How were the neural network and genetic algorithm implemented programmatically?
I created both the neural network and genetic algorithm completely from scratch with Python! The source code for these files can be seen here. The program to see how the genetic algorithm runs from the beginning with a randomized population is called trainGeneticAlgorithm.py, and the neural net/GA functions are in the "helpers" folder.
Enough intro, let's see some of the trained agents in action!
This first agent was the best individual from generation 1468 of a run of the genetic algorithm with a population size of 500 chromosomes.
This next agent was the best individual from generation 1202 of a different run of the genetic algorithm with a population size of 500 chromosomes at first, and then at a later generation was decreased to a size of 200 to speed up the process.
The final agent I'll be showing was the best individual from generation 1836 of a different run of the genetic algorithm that also had a size of 500 chromosomes at first, and then at a later generation was decreased to a size of 100 to speed up the process further.
To view all of these agents in action, go here and run the testTrainedAgents.py file.

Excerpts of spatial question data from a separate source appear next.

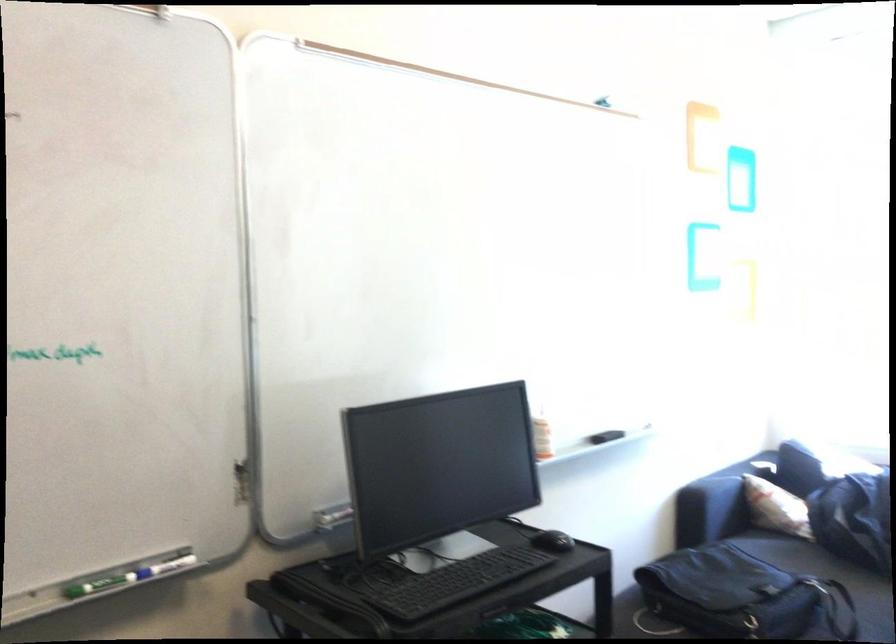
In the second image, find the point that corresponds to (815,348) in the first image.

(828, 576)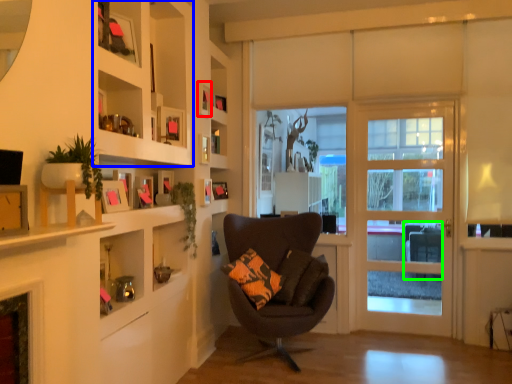
Question: Which object is the farthest from picture frame (highlighted by a red box)? Choose among these: cabinet (highlighted by a blue box) or swivel chair (highlighted by a green box).

Choices:
 (A) cabinet
 (B) swivel chair

Answer: (B)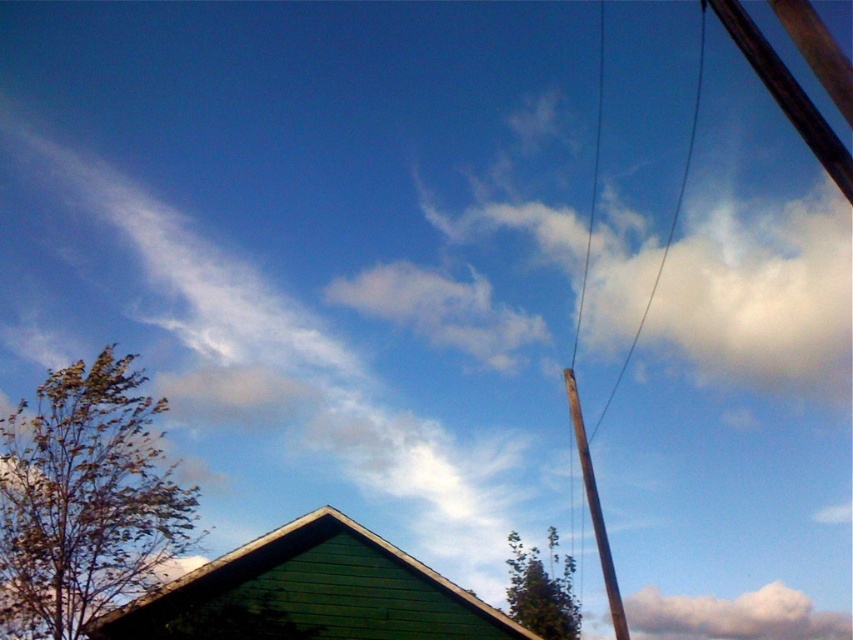
Between white fluffy cloud at upper center and brown wire at upper right, which one has more height?

With more height is brown wire at upper right.

Who is positioned more to the left, white fluffy cloud at upper center or brown wire at upper right?

brown wire at upper right is more to the left.

Where is `white fluffy cloud at upper center`? Image resolution: width=853 pixels, height=640 pixels. white fluffy cloud at upper center is located at coordinates (734, 616).

Where is `white fluffy cloud at upper center`? This screenshot has width=853, height=640. white fluffy cloud at upper center is located at coordinates (734, 616).

Can you confirm if white fluffy cloud at upper center is shorter than green leafy tree at lower center?

Yes, white fluffy cloud at upper center is shorter than green leafy tree at lower center.

Can you confirm if white fluffy cloud at upper center is smaller than green leafy tree at lower center?

Actually, white fluffy cloud at upper center might be larger than green leafy tree at lower center.

Find the location of a particular element. Image resolution: width=853 pixels, height=640 pixels. white fluffy cloud at upper center is located at coordinates (734, 616).

Locate an element on the screen. This screenshot has width=853, height=640. white fluffy cloud at upper center is located at coordinates (734, 616).

Is point (27, 621) positioned before point (682, 177)?

Yes, point (27, 621) is in front of point (682, 177).

Does brown leafy tree at lower left have a smaller size compared to brown wire at upper right?

Yes, brown leafy tree at lower left is smaller than brown wire at upper right.

Which is in front, point (94, 496) or point (704, 22)?

Positioned in front is point (94, 496).

Where is `brown leafy tree at lower left`? The width and height of the screenshot is (853, 640). brown leafy tree at lower left is located at coordinates (84, 500).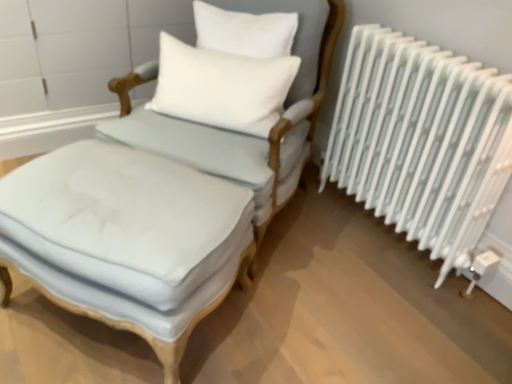
Locate an element on the screen. The height and width of the screenshot is (384, 512). free location to the right of light blue fabric ottoman at center is located at coordinates (310, 305).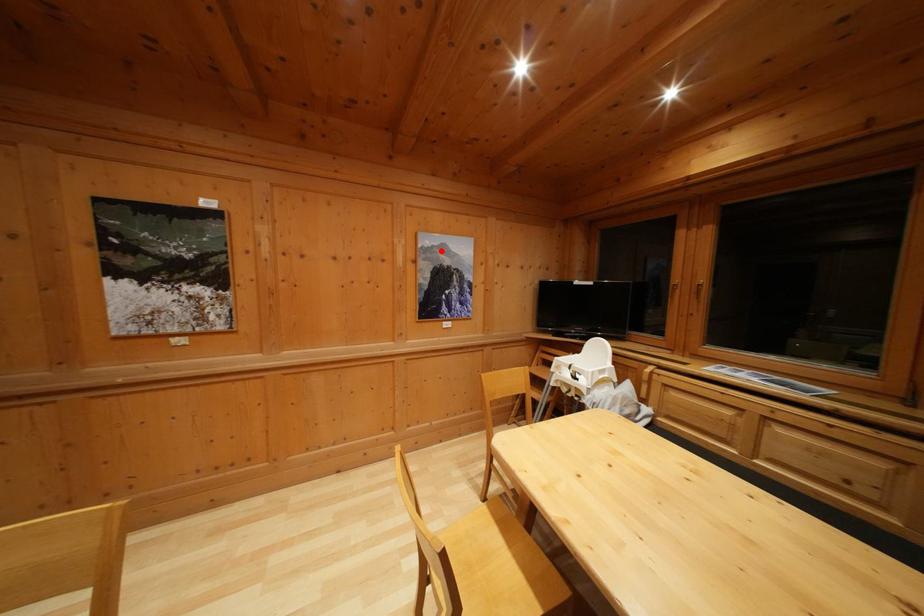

As you can see, the snake agents learned to play the game quite well! They certainly have gotten better than myself. Even so, they are a ways away from achieving a perfect score, so in the future they might need more complex inputs so they can avoid getting stuck in situatons where they will inevitably run into their own body.
I hope you enjoyed learning about my development process, and that you learned about the power of combining neural networks with genetic algorithms to develop AI!